Not on all of $(-\infty,\infty)$, no. In fact, if $f$ is increasing and concave on $(-\infty,\infty)$ then it must satisfy $\lim_{x\to-\infty}f(x)=-\infty$.
To see this, note that since $f$ is increasing, its derivative exists at some $x_0\in(-\infty,\infty)$. Since $f'(x_0)>0$, the tangent line $T(x)$ to $f$ at $x_0$ has positive slope, so that $T(x)\to-\infty$ as $x\to-\infty$. However due to concavity of $f$ we have $f(x)\leq T(x)$ for all $x\in(-\infty,\infty)$, and hence $f(x)\to -\infty$ as $x\to-\infty$ as claimed.

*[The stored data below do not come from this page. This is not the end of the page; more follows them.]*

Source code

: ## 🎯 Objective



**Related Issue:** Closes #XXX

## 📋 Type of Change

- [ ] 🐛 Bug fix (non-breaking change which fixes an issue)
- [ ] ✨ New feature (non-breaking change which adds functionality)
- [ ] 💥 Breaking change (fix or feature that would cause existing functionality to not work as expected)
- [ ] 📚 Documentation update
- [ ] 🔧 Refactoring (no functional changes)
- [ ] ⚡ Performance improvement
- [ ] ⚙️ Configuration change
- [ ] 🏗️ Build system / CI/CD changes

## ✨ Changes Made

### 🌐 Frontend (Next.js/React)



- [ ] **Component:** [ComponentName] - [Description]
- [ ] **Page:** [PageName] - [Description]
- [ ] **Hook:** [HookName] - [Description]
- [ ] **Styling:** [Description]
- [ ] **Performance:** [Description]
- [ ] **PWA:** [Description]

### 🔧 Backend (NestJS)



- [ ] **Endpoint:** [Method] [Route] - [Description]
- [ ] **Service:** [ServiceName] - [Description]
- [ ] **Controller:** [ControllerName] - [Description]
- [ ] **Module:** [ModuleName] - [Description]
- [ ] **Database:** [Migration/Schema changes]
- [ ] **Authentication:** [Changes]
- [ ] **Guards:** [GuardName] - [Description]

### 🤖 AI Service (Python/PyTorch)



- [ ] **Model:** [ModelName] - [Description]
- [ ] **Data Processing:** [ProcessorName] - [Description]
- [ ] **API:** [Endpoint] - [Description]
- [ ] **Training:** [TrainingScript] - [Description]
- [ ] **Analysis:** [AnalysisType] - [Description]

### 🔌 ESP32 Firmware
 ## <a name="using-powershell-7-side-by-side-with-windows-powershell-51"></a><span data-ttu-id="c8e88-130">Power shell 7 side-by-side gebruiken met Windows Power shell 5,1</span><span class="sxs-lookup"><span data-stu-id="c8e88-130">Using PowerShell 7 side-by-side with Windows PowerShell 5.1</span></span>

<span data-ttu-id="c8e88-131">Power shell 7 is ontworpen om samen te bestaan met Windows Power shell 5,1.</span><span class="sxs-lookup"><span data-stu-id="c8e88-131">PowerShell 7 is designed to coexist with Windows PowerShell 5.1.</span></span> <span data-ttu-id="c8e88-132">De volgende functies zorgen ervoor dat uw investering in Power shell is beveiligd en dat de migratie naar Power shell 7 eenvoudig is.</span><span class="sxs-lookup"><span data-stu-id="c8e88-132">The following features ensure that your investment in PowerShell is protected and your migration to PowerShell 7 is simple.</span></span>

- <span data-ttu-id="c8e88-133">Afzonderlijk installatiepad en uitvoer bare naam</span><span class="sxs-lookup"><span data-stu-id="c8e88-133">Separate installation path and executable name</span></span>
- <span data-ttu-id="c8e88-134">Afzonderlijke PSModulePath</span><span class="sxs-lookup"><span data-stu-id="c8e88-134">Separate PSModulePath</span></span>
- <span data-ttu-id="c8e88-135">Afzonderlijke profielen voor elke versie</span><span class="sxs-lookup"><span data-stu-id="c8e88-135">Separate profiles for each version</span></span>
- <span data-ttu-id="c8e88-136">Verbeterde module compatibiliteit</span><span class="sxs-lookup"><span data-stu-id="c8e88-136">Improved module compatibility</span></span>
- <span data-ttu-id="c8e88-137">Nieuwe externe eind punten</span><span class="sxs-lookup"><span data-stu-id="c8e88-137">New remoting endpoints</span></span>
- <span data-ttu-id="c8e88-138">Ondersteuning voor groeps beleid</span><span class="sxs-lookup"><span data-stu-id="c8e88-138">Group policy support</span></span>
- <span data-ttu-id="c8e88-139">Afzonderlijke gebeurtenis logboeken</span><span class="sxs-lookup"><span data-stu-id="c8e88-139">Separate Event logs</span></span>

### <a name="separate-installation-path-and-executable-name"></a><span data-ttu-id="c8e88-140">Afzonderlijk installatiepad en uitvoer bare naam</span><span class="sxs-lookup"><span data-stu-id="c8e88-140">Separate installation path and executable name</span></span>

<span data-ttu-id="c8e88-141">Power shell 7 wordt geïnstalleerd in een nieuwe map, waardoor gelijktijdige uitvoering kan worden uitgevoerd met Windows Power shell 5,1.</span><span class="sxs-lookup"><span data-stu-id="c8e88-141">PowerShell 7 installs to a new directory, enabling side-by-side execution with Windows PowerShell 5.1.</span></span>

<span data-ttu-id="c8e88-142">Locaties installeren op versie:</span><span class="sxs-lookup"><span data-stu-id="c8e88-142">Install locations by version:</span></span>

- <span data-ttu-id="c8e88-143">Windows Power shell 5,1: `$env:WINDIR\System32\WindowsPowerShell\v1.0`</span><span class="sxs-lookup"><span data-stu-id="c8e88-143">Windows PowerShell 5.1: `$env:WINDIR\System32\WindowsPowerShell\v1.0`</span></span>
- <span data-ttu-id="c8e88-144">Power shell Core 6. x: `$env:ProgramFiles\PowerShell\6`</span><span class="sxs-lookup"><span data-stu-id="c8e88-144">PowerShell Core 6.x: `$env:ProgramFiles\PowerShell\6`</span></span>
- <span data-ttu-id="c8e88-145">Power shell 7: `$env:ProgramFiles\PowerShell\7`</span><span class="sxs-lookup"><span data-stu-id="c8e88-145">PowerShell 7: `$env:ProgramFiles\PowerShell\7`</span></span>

It's also impossible to find an example on a positive ray, although for different reasons. Without loss of generality we may suppose $f:(0,\infty)\to(-\infty,\infty)$ is concave and that $f''$ exists with $|f''(x)|$ increasing. Since $f''(x)<0$, that means $f''$ is decreasing. In particular, there are $a,\delta>0$ such that $f'(x)<-\delta$ for all $x\geq a$. Note that there is $C\in(-\infty,\infty)$ such that $f'(x)=C+\int_a^xf''(t)\;dt\leq C+\delta a-\delta x\to -\infty$ as $x\to\infty$. Hence $f$ is eventually negative.
If you want $f$ defined on an interval, that means the interval must be bounded. This is quite easy to do. For instance let $f:(0,1)\to(0,\infty)$ be defined by $f(x)=3x-x^3$.